I beat Jim Courier at tennis, sort of
I beat four-time Grand Slam singles champion Jim Courier in tennis.
OK. It was just one game.
And it was Wii tennis.
And he totally let me win. But let's not get bogged down by technicalities.
Courier is in Boston to participate in this weekend's Staples Champions Cup. A single elimination tournament, the event also features Bjorn Borg (11 Grand Slams), John McEnroe (seven Grand Slams), Mats Wilander (seven Grand Slams) and Mark Philippoussis (2003 Wimbledon runner up and star of the reality dating show "Age of Love").
The Staples Wii Tennis Challenge kicked off the Champion Series stop, giving kids and fans the chance to face off against Courier and Philippoussis in the video game version of the sport. It also served to promote the tournament's charity partner, Tenacity, a local youth organization that provides after-school, summer and tennis programs.
The kids from Tenacity proved to be worthy opponents.
"Clearly in Wii tennis, the youth movement has a first-mover advantage," Courier said. "They've spent a lot more time playing these games than I have, and it showed. They dominated me. I'm not going to lie. The results were clear. I was dead last."
While Courier admitted he does not own a Wii, it was clearly not Philippoussis' first time picking up a virtual racket.
"I remember when it first came out," the Australian said. "I love gadgets, and I was like, 'I've got to see what this is about.' It's great. You're not sitting on the couch just using your thumbs. You're up, and it's more physical."
Philippoussis certainly got into the game, lamenting missed shots and, on more than one occasion, questioning the virtual line judge's calls. His experience showed as he swept the competition.
"These kids are good," Philippoussis said. "I told one of them, I didn't think he was doing his homework the last few days. I think he was practicing.
"But I took him out," he said of his sixth-grade challenger. "He was tough, but I took him out. So I'm going to sleep good tonight."
Asked about Philippoussis' suspicion, Leo Kotomori balked at such a claim.
"No way," Kotomori said. "No, I do my homework first and then play."
Playing as Roger Federer certainly didn't hurt. Although in the pros' case, choosing as they did to play as Borg could prove even more beneficial.
"I noticed some tendencies in Bjorn's game just by playing as him in Wii that I think I can exploit should I see him on the other side of the net in this tournament, so that's encouraging," Courier said. "It's a two-fold purpose for being here. A little interaction with Tenacity and fan interaction, but it's also some scouting."

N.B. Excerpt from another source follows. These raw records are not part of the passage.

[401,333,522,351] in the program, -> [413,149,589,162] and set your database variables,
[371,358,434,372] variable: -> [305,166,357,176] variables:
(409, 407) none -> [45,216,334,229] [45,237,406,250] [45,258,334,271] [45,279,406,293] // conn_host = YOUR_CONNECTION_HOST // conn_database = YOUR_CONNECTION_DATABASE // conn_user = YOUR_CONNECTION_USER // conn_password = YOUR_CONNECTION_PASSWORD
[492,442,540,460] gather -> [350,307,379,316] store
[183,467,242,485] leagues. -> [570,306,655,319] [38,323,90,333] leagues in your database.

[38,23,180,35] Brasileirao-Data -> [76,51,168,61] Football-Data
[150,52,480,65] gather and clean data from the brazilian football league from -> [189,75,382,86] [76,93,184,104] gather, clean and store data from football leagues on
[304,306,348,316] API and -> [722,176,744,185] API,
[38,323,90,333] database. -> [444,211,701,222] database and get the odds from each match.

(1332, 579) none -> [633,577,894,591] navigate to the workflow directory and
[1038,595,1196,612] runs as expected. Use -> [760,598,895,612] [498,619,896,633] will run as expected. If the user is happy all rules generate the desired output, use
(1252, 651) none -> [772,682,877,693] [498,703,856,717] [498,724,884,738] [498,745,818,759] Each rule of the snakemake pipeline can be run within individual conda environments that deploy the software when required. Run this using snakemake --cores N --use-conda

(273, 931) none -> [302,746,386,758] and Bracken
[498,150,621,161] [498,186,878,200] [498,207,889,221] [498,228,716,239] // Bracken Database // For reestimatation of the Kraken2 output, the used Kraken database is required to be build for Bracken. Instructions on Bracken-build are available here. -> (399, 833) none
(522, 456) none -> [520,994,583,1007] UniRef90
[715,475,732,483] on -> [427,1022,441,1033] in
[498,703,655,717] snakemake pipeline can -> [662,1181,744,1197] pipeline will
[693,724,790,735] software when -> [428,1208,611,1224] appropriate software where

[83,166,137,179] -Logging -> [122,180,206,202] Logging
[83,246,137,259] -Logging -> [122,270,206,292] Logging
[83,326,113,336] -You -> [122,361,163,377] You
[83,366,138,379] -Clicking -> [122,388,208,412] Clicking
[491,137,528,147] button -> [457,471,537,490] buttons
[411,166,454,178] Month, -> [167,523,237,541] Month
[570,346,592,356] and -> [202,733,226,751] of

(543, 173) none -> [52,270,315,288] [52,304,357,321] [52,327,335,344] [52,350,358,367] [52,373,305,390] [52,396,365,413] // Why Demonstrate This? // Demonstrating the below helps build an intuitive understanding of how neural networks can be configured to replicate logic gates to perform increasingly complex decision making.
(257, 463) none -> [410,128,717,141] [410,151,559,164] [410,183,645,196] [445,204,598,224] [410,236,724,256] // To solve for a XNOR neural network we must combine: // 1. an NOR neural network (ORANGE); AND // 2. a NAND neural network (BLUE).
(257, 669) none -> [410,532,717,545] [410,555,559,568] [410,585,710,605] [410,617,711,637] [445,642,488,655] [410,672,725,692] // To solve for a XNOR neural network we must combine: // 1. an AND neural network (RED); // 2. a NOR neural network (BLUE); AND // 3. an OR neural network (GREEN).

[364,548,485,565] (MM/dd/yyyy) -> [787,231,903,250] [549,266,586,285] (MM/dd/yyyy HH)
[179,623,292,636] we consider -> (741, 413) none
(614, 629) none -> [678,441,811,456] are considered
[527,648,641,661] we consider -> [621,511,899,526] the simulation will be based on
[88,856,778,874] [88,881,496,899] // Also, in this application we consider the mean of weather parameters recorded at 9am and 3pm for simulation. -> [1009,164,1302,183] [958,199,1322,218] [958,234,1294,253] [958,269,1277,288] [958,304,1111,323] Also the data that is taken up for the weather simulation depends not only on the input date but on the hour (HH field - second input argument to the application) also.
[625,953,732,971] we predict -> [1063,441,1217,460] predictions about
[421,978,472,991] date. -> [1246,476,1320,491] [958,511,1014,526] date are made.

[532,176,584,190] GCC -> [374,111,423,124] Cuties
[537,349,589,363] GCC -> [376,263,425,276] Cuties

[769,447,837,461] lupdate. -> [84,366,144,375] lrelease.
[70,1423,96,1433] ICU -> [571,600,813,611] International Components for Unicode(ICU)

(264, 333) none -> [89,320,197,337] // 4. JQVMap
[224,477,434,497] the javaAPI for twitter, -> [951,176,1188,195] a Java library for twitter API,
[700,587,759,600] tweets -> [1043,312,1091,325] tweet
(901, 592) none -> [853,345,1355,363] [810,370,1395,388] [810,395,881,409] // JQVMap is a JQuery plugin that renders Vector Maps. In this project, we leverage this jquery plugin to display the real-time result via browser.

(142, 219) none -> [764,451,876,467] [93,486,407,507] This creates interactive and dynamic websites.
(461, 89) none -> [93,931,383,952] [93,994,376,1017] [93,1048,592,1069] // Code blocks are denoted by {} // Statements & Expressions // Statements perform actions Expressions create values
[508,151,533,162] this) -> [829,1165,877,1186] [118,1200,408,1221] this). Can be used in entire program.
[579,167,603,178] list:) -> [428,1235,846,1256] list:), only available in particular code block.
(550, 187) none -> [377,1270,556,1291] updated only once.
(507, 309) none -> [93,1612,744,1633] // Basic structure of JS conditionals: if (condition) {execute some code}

As Courier and I both learned, there's also something great about being slightly humbled by a middle-schooler. Kotomori gave me some initial Wii tennis instruction -- "It's really easy: You just push this button here to lob and this one here for a drop shot" -- and I talked to him again after my big win.
"Jim? Oh yeah, I beat Jim," Kotomori told me afterward, as if everyone had swept Courier on the court. "But Mark was hard. I didn't beat Mark.
"But they play real tennis," he added. "We saw a video of them, and if we tried to play them in real life, we'd probably lose."
At which point, I gave him some advice: Sometimes it's best not stress too much over the specifics.